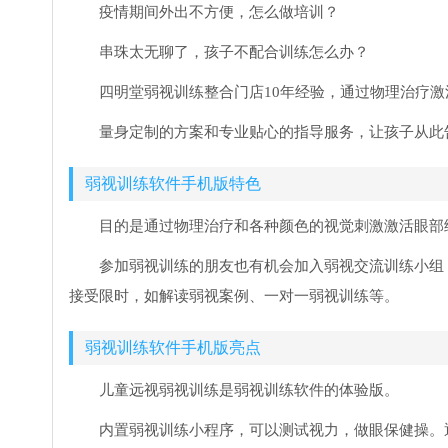
疫情期间外出不方便，怎么做培训？
串珠太无聊了，孩子不配合训练怎么办？
四明堂弱视训练整合门店10年经验，通过物理治疗
量身定制的方案和专业贴心的指导服务，让孩子从此
弱视训练软件手机版特色
目的是通过物理治疗和各种颜色的视觉刺激激活眼部
参加弱视训练的朋友也有机会加入弱视交流训练小组
接受限时，如解读弱视案例、一对一弱视训练等。
弱视训练软件手机版亮点
儿童远视弱视训练是弱视训练软件的体验版。
内置弱视训练小程序，可以测试视力，做眼保健操。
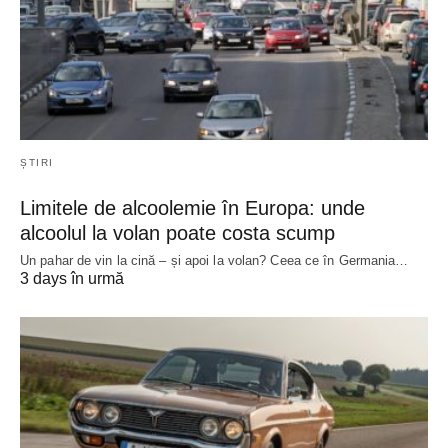
ȘTIRI
Limitele de alcoolemie în Europa: unde
alcoolul la volan poate costa scump
Un pahar de vin la cină – și apoi la volan? Ceea ce în Germania…
3 days în urmă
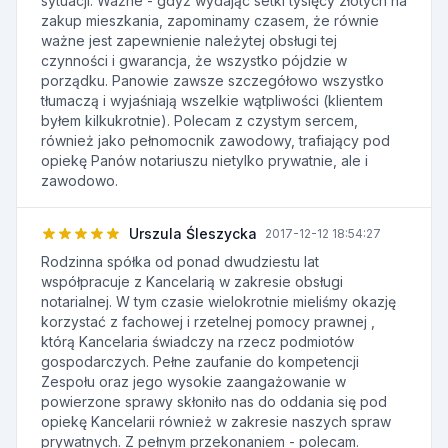
sytuacji. Ważne - gdyż wydając setki tysięcy złotych na
zakup mieszkania, zapominamy czasem, że równie
ważne jest zapewnienie należytej obsługi tej
czynności i gwarancja, że wszystko pójdzie w
porządku. Panowie zawsze szczegółowo wszystko
tłumaczą i wyjaśniają wszelkie wątpliwości (klientem
byłem kilkukrotnie). Polecam z czystym sercem,
również jako pełnomocnik zawodowy, trafiający pod
opiekę Panów notariuszu nietylko prywatnie, ale i
zawodowo.
Urszula Śleszycka
2017-12-12 18:54:27
Rodzinna spółka od ponad dwudziestu lat
współpracuje z Kancelarią w zakresie obsługi
notarialnej. W tym czasie wielokrotnie mieliśmy okazję
korzystać z fachowej i rzetelnej pomocy prawnej ,
którą Kancelaria świadczy na rzecz podmiotów
gospodarczych. Pełne zaufanie do kompetencji
Zespołu oraz jego wysokie zaangażowanie w
powierzone sprawy skłoniło nas do oddania się pod
opiekę Kancelarii również w zakresie naszych spraw
prywatnych. Z pełnym przekonaniem - polecam.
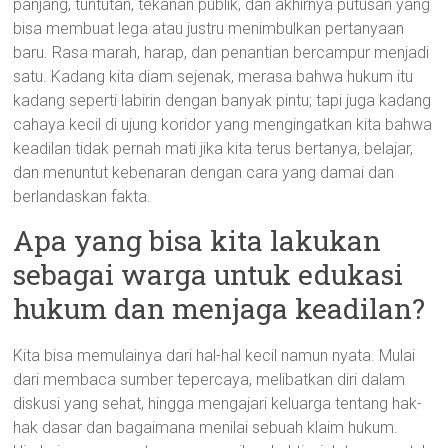
panjang, tuntutan, tekanan publik, dan akhirnya putusan yang
bisa membuat lega atau justru menimbulkan pertanyaan
baru. Rasa marah, harap, dan penantian bercampur menjadi
satu. Kadang kita diam sejenak, merasa bahwa hukum itu
kadang seperti labirin dengan banyak pintu; tapi juga kadang
cahaya kecil di ujung koridor yang mengingatkan kita bahwa
keadilan tidak pernah mati jika kita terus bertanya, belajar,
dan menuntut kebenaran dengan cara yang damai dan
berlandaskan fakta.
Apa yang bisa kita lakukan
sebagai warga untuk edukasi
hukum dan menjaga keadilan?
Kita bisa memulainya dari hal-hal kecil namun nyata. Mulai
dari membaca sumber tepercaya, melibatkan diri dalam
diskusi yang sehat, hingga mengajari keluarga tentang hak-
hak dasar dan bagaimana menilai sebuah klaim hukum.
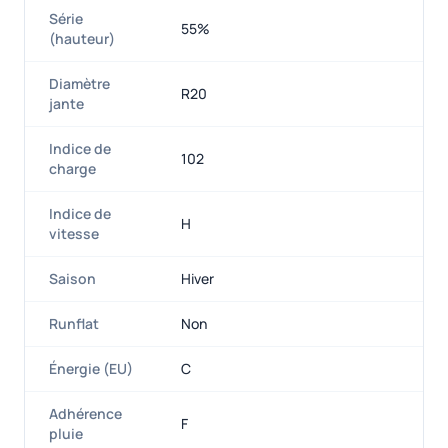
Série
55%
(hauteur)
Diamètre
R20
jante
Indice de
102
charge
Indice de
H
vitesse
Saison
Hiver
Runflat
Non
Énergie (EU)
C
Adhérence
F
pluie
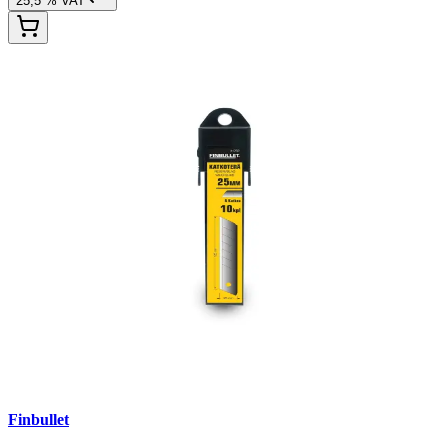
25,5 % VAT
Finbullet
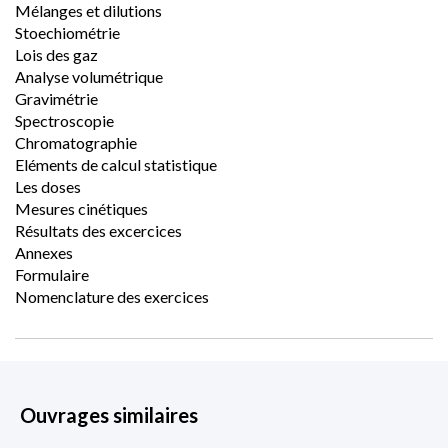
Mélanges et dilutions
Stoechiométrie
Lois des gaz
Analyse volumétrique
Gravimétrie
Spectroscopie
Chromatographie
Eléments de calcul statistique
Les doses
Mesures cinétiques
Résultats des excercices
Annexes
Formulaire
Nomenclature des exercices
Ouvrages similaires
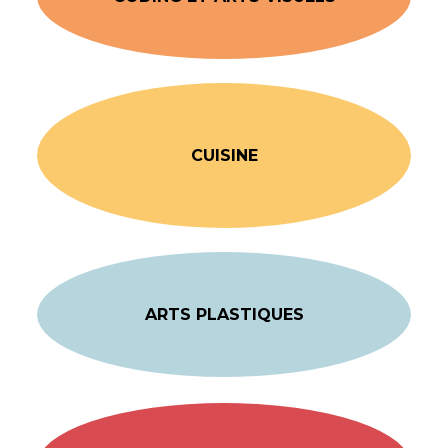
CUISINE
ARTS PLASTIQUES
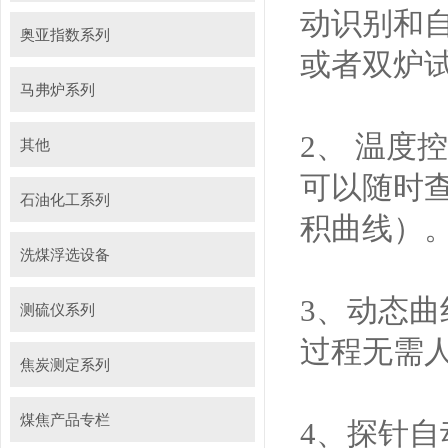
动识别和
奥亚指数系列
或者双炉
马弗炉系列
2、 温度
其他
可以随时
石油化工系列
积曲线）
洗煤浮选设备
3、动态
测硫仪系列
过程无需
焦炭测定系列
煤焦产品专栏
4、探针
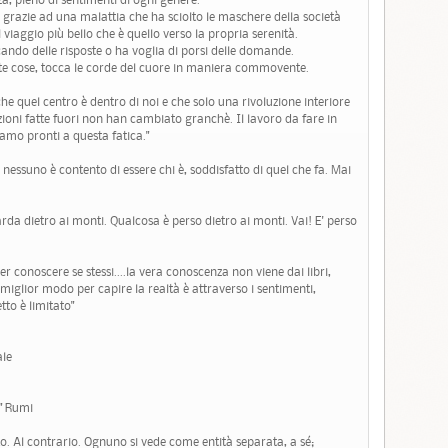
so, grazie ad una malattia che ha sciolto le maschere della società
 viaggio più bello che è quello verso la propria serenità.
ando delle risposte o ha voglia di porsi delle domande.
molte cose, tocca le corde del cuore in maniera commovente.
che quel centro è dentro di noi e che solo una rivoluzione interiore
uzioni fatte fuori non han cambiato granchè. Il lavoro da fare in
mo pronti a questa fatica."
 nessuno è contento di essere chi è, soddisfatto di quel che fa. Mai
rda dietro ai monti. Qualcosa è perso dietro ai monti. Vai! E' perso
er conoscere se stessi....la vera conoscenza non viene dai libri,
 miglior modo per capire la realtà è attraverso i sentimenti,
etto è limitato"
ale
" Rumi
o. Al contrario. Ognuno si vede come entità separata, a sé;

Task instructions:
A complete answer gives every line of the records holding "bisa".

Exercise result:
bisa membuat lega atau justru menimbulkan pertanyaan
Apa yang bisa kita lakukan
Kita bisa memulainya dari hal-hal kecil namun nyata. Mulai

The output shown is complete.